For his part, de Blasio believes tourism will be fine even if the tax rate returns to 5.8 percent, and he supports reinstating the higher rate, according to news reports.

Then there’s the city’s real estate transfer tax, which sellers pay and which flows mostly back to the city. It currently tops out at about 1.4 percent for sales over $500,000.

De Blasio might consider creating a new rate for luxury homes that sell for more than $5 million, for example, in line with the state’s mansion tax, sources say. The new mayor has not raised this idea publicly, however, and it is another reordering that would require a green light from the state legislature.

Some have suggested removing exemptions to the city’s commercial rent tax, which a tenant pays for office space. The tax, which drums up about $680 million a year, according to the IBO, is around 4 percent of an annual lease. Under current rules, tenants with rents of less than $250,000 a year, along with those based north of 96th Street or in the Financial District, are exempt.
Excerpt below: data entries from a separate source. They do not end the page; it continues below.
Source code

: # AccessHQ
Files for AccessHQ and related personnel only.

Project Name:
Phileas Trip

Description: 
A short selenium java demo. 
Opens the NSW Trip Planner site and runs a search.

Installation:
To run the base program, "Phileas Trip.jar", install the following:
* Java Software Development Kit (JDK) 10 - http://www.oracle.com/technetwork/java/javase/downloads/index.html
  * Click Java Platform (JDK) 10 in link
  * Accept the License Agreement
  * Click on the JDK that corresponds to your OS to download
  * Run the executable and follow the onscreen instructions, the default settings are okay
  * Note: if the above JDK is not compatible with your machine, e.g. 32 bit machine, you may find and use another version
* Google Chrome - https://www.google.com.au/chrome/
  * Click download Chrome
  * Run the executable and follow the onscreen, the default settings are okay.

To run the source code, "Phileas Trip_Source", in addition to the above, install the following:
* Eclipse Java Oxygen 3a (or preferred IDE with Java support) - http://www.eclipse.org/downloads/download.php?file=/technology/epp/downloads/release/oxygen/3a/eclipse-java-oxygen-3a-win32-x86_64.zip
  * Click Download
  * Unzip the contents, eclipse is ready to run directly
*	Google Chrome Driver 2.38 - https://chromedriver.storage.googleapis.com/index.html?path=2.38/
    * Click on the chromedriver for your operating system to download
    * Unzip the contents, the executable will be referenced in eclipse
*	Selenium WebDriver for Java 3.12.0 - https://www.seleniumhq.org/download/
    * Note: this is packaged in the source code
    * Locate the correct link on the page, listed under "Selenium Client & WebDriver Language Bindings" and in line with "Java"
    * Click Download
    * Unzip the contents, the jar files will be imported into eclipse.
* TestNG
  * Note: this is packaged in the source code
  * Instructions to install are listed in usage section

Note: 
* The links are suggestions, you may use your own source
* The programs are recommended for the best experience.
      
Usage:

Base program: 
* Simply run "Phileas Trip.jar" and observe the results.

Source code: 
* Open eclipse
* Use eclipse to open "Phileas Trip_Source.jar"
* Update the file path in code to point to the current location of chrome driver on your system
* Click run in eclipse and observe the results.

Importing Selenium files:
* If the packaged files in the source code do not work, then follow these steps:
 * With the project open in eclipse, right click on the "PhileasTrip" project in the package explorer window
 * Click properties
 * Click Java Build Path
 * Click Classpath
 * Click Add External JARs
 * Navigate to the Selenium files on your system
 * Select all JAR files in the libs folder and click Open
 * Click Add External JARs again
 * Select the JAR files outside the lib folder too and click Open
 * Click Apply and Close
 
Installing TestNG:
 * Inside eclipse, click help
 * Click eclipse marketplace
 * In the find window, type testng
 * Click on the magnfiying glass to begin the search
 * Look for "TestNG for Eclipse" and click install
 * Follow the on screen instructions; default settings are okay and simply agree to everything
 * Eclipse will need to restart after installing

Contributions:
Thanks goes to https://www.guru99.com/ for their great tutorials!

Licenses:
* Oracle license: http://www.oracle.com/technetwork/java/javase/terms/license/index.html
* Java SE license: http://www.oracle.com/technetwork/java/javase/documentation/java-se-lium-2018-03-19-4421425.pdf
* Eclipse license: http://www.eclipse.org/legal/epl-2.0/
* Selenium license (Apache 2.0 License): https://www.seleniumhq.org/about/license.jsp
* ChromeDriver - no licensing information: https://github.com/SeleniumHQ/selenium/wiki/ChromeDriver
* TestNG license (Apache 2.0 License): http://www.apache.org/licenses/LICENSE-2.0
“It bothers the heck out of some tenants, especially when they come from another city and are not used to it,” said Arthur J. Mirante II, the president of the tri-state region for commercial brokerage Avison Young.

If it pays to keep the streets clean and funds other services, the rent tax, in its current form, should be retained, Mirante said, adding, “$680 million is a pretty staggering amount or money. I don’t think there’s any chance in hell you can tinker with that.”

Any move to remove the exemptions or raise the rate would also require approval from Albany.

Sources also pointed to rental building taxes — the ones that effect co-ops and condos — as ripe for reform, though de Blasio has not even hinted that he will take up the issue. Rentals are taxed in the same steep category as condos and co-ops, a cost landlords say they often shoulder themselves, rather than pass along to tenants.

“It’s basically an unfair system to rental owners,” said Gary Jacob, an executive vice president with developer and landlord Glenwood Management Corp.

And it’s gotten worse over time, between increases to the tax rate and the boost in assessments, he said. More than 30 percent of Glenwood’s rent rolls are taxed today, up from 20 percent three decades ago, Jacob said. “No other city has a burden anywhere near that,” he added.

De Blasio might simply focus on making the city’s property tax code easier to understand.

“New York’s property taxes are without a doubt some of the most complex, opaque property taxes of any major jurisdiction,” Sweeting said. “There’s room for improvement.”